--- Begin Given text ---

A Primitive State of Neurotic Irresponsibility | Barbarella (1968) Arrow Video 4K Ultra HD Blu-ray

Long a cult item with a highly divided reputation among viewers, Barbarella is simultaneously an awful movie and also kind of amazing. I’ve seen it a number of times over the years and somehow both love it and inevitably feel bored senseless by it well before its short 98-minute runtime peters out. I don’t think that’s an uncommon reaction.

Barbarella is also just about the most “1968” movie actually produced in the year 1968. Intended as a science-fiction parody, it also plays in retrospect as a pretty effective parody of filmmaking and cultural fads of the Swinging Sixties. If Austin Powers were a sci-fi spoof rather than a spy spoof, this is just about the movie it would be. But Barbarella already existed as-is, so there was no need to fill any genre void there three decades later.

Barbarella (1968) - Jane Fonda
Title:Barbarella
Year of Release: 1968
Director: Roger Vadim
Watched On: 4K Ultra HD Blu-ray
Also Available On: Blu-ray
Kanopy
Various VOD rental and purchase platforms

1968 saw the release of three major science-fiction films that went on to become classics in different ways. Stanley Kubrick’s ultra-serious 2001: A Space Odyssey strove for rigorous scientific verisimilitude for a near-future just around the corner, while Planet of the Apes presented an outlandish (perhaps a little silly at times) dystopian nightmare, and Barbarella went full camp lunacy.

Loosely based on a popular and controversial French comic strip that repressive types at the time frequently labeled “pornographic,” Barbarella is a science-fiction story set some 40,000 years in the future, yet clearly reflected societal trends of the 1960s involving themes of free love and female liberation. In the comic, the title character was a sort of galactic spy who went on adventures from planet to planet, many of which involved sexual escapades – outdated concepts of sexual morality being long-since abandoned in this more enlightened future.

--- End Given text ---
--- Begin Raw records ---

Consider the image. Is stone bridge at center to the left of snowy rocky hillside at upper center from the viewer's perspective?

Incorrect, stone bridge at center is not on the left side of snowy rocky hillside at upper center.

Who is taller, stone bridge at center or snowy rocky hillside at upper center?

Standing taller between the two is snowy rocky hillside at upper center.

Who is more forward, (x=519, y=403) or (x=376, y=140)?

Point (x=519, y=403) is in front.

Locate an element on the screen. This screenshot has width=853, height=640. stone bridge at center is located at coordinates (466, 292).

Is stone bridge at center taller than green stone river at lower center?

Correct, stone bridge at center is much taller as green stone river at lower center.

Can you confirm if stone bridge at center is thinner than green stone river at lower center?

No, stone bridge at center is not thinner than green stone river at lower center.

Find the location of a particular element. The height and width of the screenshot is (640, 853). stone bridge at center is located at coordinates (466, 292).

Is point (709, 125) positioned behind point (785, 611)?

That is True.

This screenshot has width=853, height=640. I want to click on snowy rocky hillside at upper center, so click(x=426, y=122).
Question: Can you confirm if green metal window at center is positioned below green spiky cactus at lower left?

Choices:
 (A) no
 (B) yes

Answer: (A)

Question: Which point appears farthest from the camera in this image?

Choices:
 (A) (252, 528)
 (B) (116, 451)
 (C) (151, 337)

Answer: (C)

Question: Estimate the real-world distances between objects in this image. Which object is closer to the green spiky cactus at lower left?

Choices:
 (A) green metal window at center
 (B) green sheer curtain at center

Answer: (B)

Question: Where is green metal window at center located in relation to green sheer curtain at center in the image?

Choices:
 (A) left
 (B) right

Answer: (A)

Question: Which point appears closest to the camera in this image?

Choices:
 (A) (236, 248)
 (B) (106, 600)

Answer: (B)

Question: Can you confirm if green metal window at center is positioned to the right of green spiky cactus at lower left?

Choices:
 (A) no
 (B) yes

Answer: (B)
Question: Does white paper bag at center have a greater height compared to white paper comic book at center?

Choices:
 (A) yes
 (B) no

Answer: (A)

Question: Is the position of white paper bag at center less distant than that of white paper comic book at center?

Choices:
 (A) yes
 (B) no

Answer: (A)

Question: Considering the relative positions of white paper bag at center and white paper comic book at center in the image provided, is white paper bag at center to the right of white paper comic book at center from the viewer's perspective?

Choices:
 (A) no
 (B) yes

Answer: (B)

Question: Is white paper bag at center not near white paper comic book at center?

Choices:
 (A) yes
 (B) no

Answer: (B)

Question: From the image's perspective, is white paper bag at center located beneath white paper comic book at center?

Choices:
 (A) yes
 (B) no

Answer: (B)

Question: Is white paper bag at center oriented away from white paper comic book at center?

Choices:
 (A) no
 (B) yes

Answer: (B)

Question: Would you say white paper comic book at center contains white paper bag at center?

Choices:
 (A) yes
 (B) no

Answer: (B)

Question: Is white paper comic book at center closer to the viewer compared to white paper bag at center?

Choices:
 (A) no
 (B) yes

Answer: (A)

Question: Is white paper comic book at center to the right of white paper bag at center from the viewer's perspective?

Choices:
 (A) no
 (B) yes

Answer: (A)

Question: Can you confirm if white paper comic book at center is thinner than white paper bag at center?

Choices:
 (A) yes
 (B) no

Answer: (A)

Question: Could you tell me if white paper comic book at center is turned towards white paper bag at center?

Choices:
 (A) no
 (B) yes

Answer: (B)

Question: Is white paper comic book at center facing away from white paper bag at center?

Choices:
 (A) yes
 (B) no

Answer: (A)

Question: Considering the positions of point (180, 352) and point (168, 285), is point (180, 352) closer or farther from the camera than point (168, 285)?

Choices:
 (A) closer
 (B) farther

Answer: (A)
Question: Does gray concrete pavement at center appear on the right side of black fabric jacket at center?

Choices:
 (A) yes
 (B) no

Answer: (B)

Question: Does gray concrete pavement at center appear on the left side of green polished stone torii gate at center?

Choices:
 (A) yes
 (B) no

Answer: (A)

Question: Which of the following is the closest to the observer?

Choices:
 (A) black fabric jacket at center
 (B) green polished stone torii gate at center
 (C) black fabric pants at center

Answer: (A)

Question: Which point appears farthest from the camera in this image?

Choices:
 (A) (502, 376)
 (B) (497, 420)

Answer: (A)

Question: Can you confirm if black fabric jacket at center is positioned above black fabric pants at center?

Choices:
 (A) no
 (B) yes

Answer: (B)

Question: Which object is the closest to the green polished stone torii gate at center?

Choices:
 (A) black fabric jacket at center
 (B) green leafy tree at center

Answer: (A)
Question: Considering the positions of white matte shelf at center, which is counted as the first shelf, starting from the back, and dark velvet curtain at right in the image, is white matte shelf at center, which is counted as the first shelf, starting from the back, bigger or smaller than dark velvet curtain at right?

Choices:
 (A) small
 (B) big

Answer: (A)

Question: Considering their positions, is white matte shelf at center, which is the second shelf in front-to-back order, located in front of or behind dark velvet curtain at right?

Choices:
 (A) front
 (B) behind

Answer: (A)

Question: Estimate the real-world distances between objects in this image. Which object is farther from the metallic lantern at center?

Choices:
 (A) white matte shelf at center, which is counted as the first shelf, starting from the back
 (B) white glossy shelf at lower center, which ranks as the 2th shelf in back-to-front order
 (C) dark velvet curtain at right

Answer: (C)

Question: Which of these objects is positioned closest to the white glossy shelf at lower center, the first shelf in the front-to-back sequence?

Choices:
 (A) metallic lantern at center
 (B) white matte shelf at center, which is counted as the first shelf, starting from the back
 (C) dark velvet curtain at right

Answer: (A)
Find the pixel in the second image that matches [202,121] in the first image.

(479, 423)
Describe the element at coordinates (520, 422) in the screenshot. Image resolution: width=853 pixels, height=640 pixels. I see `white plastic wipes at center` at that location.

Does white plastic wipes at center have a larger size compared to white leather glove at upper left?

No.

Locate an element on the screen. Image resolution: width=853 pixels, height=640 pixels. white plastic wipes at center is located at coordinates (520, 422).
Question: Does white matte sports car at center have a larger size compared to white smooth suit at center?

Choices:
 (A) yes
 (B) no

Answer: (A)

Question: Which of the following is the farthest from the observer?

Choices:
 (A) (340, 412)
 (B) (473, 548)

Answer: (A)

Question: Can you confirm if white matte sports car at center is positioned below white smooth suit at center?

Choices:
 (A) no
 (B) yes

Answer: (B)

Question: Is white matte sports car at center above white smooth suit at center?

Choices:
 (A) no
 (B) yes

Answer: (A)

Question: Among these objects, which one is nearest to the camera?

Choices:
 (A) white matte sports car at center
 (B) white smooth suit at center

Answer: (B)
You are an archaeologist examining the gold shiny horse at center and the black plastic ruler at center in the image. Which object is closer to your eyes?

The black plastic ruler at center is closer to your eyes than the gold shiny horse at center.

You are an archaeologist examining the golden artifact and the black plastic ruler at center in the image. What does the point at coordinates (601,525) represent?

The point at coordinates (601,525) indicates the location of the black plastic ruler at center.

--- End Raw records ---

Exercise requirements:
1. From the Barbarella review, list the three major 1968 science-fiction films it names.
2. Express the rows as a JSON list of strings, one string per line and blank lines omitted, starting at the first row and ending at the line containing "Point (x=519, y=403) is in front.".

Results of the tasks:
1.
- 2001: A Space Odyssey
- Planet of the Apes
- Barbarella

2.
[
  "Consider the image. Is stone bridge at center to the left of snowy rocky hillside at upper center from the viewer's perspective?",
  "Incorrect, stone bridge at center is not on the left side of snowy rocky hillside at upper center.",
  "Who is taller, stone bridge at center or snowy rocky hillside at upper center?",
  "Standing taller between the two is snowy rocky hillside at upper center.",
  "Who is more forward, (x=519, y=403) or (x=376, y=140)?",
  "Point (x=519, y=403) is in front."
]